In our `observed_expected` list, terms seem to be more frequent in lower value questions, this could be due to the fact that there are more low value questions than high value ones. In cases where there were significant differences(of at least 3) in the term frequencies for low and high value, the pvalues are all less than 0.05 which would mean a strong relationship between those terms and low value words which makes sense as low value questions are more common.

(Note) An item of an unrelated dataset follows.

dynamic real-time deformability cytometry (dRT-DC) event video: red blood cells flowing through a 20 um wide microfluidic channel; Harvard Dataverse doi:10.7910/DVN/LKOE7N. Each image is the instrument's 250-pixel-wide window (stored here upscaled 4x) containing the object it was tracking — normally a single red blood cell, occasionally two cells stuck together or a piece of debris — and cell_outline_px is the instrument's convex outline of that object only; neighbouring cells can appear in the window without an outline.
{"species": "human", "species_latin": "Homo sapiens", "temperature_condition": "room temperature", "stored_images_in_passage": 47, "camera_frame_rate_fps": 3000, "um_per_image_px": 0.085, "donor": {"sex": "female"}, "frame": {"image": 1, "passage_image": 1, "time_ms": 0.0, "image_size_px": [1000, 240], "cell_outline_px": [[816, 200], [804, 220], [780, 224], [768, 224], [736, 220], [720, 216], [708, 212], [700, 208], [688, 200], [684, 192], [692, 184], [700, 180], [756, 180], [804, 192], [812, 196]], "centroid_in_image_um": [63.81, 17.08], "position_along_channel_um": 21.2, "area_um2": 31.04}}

Although it was a small sample, there are no strong relationship between terms and high value questions.

## Popular Categories Per Round.
Jeopardy has rounds and here we want to find out the most frequent category in each of the rounds.

In [20]:
jeopardy['Round'].value_counts(normalize=True)

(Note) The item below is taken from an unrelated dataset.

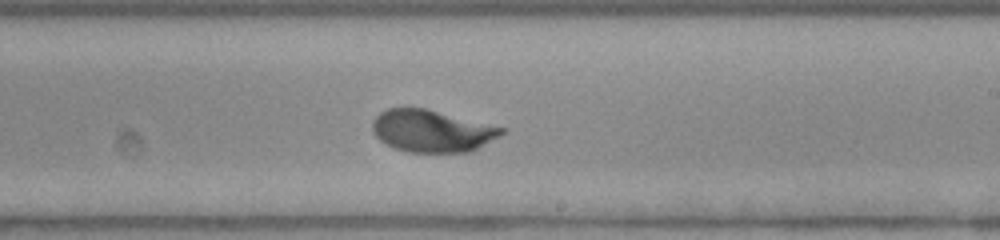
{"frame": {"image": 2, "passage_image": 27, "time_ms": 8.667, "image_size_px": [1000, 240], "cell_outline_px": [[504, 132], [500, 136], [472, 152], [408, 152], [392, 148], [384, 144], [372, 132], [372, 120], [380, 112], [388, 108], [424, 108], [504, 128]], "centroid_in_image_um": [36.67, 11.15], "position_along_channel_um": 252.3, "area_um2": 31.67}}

Jeopardy!           0.495017
Double Jeopardy!    0.488231
Final Jeopardy!     0.016738
Tiebreaker          0.000014
Name: Round, dtype: float64

In [21]:
jeopardy_grp =  jeopardy.groupby(['Round'])

In [22]:
for i in jeopardy['Round'].unique():
    j_round = jeopardy_grp.get_group(i)
    top_cat_proportion = j_round['Category'].value_counts(normalize=True)[0] # returns the value for the category with the highest proportion
    top_cat_percentage = top_cat_proportion * 100
    top_cat_name = j_round['Category'].value_counts().index[0] # returns the name of the category with the highest frequency in each round
    
    print(f'''
    {top_cat_name} category make up {top_cat_percentage:.3}% of the questions in {i} round.
''')


    POTPOURRI category make up 0.237% of the questions in Jeopardy! round.


    BEFORE & AFTER category make up 0.425% of the questions in Double Jeopardy! round.


    U.S. PRESIDENTS category make up 1.38% of the questions in Final Jeopardy! round.


    THE AMERICAN REVOLUTION category make up 33.3% of the questions in Tiebreaker round.



Most of the questions in our dataset are from the `Jeopardy!` and `Double Jeopardy!` rounds, with these round making up nearly 99% of the data, even though we know the top categories for these rounds, these categories make up only a small percentage of the total questions; 0.2% and 0.3% respectively. Focusing on just one particular category of question for a specific round isn't a very good strategy.

## Conclusion
* While there is no guaranteed strategy to winning Jeopardy as we have found out, it might be worth while to look at past questions while preparing. 

* There also isn't any significant relationship between any term and high questions, so there is no keyword to look out for to prepare for high value questions.

* There isn't a significant question category to focus on for any jeopardy round, it's best to be prepared for as much ccategories as possible.